** Opening DOCUMENT EXCERPT block **

For the past week, I’ve been running the leaked build of Windows 8 “Blue”—the coming feature pack/service pack (or GA + 1) update to Windows on a variety of real computers. Not surprisingly, the experience is a lot like running vanilla Windows 8 … but with a ton of subtle improvements.

What I haven’t been able to do, alas, is get “Blue” installed on the hardware that would make the most sense: A multi-touch tablet of some kind. Oh, I have plenty of them here, including both Atom “Clover Trail” and Ivy Bridge-based machines. But for a variety of reasons, I haven’t been able to completely upgrade any of them to Blue or do a clean-install or dual-boot with Blue either.

I’ll keep trying of course, though a trip this week is going to temporarily halt those activities. What I have done is gotten Blue installed on more traditional PCs, including my tower desktop PC (in a dual-boot configuration with Windows 8) and on an Ultrabook (in a standalone install).

** Closing DOCUMENT EXCERPT block **
** Opening DATASET ENTRIES block **

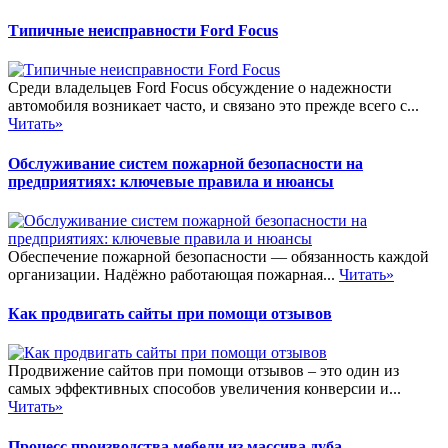
Типичные неисправности Ford Focus
Среди владельцев Ford Focus обсуждение о надежности
автомобиля возникает часто, и связано это прежде всего с...
Читать»
Обслуживание систем пожарной безопасности на
предприятиях: ключевые правила и нюансы
Обеспечение пожарной безопасности — обязанность каждой
организации. Надёжно работающая пожарная...
Читать»
Как продвигать сайты при помощи отзывов
Продвижение сайтов при помощи отзывов – это один из
самых эффективных способов увеличения конверсии и...
Читать»
Процесс производства мебели из массива дуба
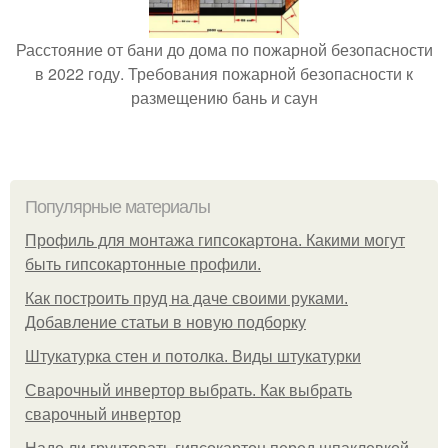
Расстояние от бани до дома по пожарной безопасности
в 2022 году. Требования пожарной безопасности к
размещению бань и саун
Популярные материалы
Профиль для монтажа гипсокартона. Какими могут
быть гипсокартонные профили.
Как построить пруд на даче своими руками.
Добавление статьи в новую подборку
Штукатурка стен и потолка. Виды штукатурки
Сварочный инвертор выбрать. Как выбрать
сварочный инвертор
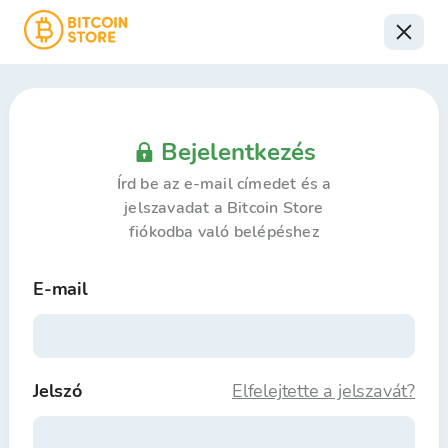
Bejelentkezés
Írd be az e-mail címedet és a
jelszavadat a Bitcoin Store
fiókodba való belépéshez
E-mail
Jelszó
Elfelejtette a jelszavát?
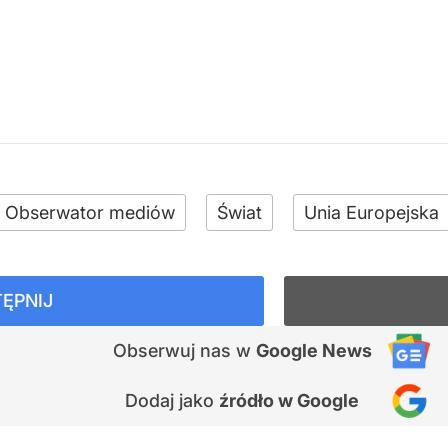
Obserwator mediów
Świat
Unia Europejska
ĘPNIJ
Obserwuj nas
w
Google News
Dodaj jako
źródło w Google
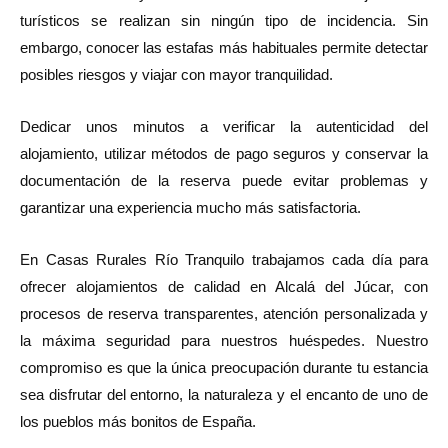
turísticos se realizan sin ningún tipo de incidencia. Sin
embargo, conocer las estafas más habituales permite detectar
posibles riesgos y viajar con mayor tranquilidad.
Dedicar unos minutos a verificar la autenticidad del
alojamiento, utilizar métodos de pago seguros y conservar la
documentación de la reserva puede evitar problemas y
garantizar una experiencia mucho más satisfactoria.
En Casas Rurales Río Tranquilo trabajamos cada día para
ofrecer alojamientos de calidad en Alcalá del Júcar, con
procesos de reserva transparentes, atención personalizada y
la máxima seguridad para nuestros huéspedes. Nuestro
compromiso es que la única preocupación durante tu estancia
sea disfrutar del entorno, la naturaleza y el encanto de uno de
los pueblos más bonitos de España.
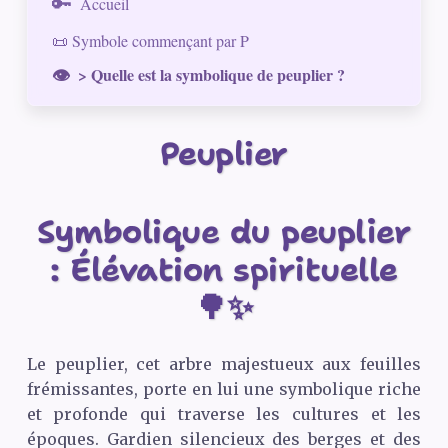
Accueil
📜 Symbole commençant par P
> Quelle est la symbolique de peuplier ?
Peuplier
Symbolique du peuplier
: Élévation spirituelle
🌳✨
Le peuplier, cet arbre majestueux aux feuilles
frémissantes, porte en lui une symbolique riche
et profonde qui traverse les cultures et les
époques. Gardien silencieux des berges et des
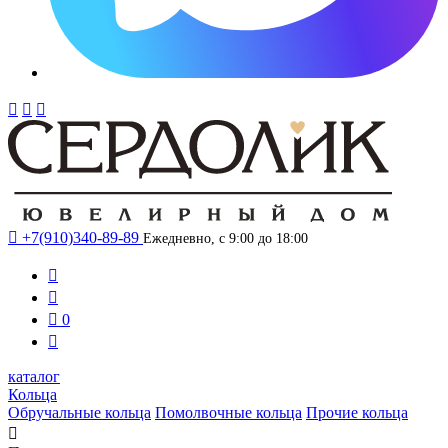




+7(910)340-89-89
Ежедневно, с 9:00 до 18:00



0

каталог
Кольца
Обручальные кольца
Помолвочные кольца
Прочие кольца

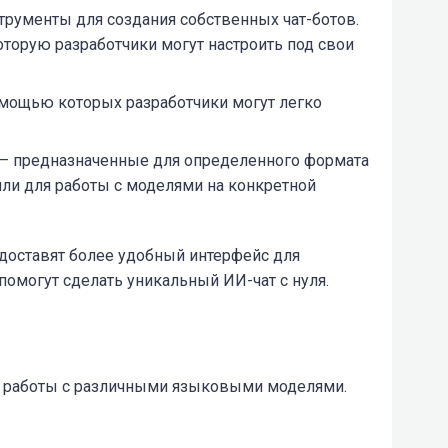
трументы для создания собственных чат-ботов.
оторую разработчики могут настроить под свои
помощью которых разработчики могут легко
– предназначенные для определенного формата
 или для работы с моделями на конкретной
едоставят более удобный интерфейс для
омогут сделать уникальный ИИ-чат с нуля.
 работы с различными языковыми моделями.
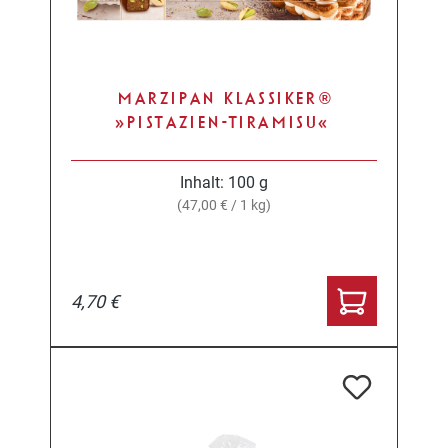
MARZIPAN KLASSIKER®
»PISTAZIEN-TIRAMISU«
Inhalt:
100 g
(47,00 € / 1 kg)
4,70 €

** Closing DATASET ENTRIES block **

→ EXERCISE REQUIREMENTS
- a) Write out the part of the Windows Blue article that begins at the words "What I haven’t" and stops after the words "with Blue either.".
- b) Answer these questions using the Windows Blue article.
(i) For how long had the writer been running the leaked build?
(ii) Which two kinds of tablet hardware does the writer mention having?
(iii) How was Blue installed on the tower desktop PC?
- c) According to the Windows Blue article, why will the writer's attempts to get Blue onto a tablet stop for a while?
The entries play no part in this work.

→ RESPONSES
- a)
What I haven’t been able to do, alas, is get “Blue” installed on the hardware that would make the most sense: A multi-touch tablet of some kind. Oh, I have plenty of them here, including both Atom “Clover Trail” and Ivy Bridge-based machines. But for a variety of reasons, I haven’t been able to completely upgrade any of them to Blue or do a clean-install or dual-boot with Blue either.

- b)
(i) For the past week.
(ii) Atom "Clover Trail" and Ivy Bridge-based machines.
(iii) In a dual-boot configuration with Windows 8.

- c) A trip this week is going to temporarily halt those activities. The writer still plans to keep trying afterward.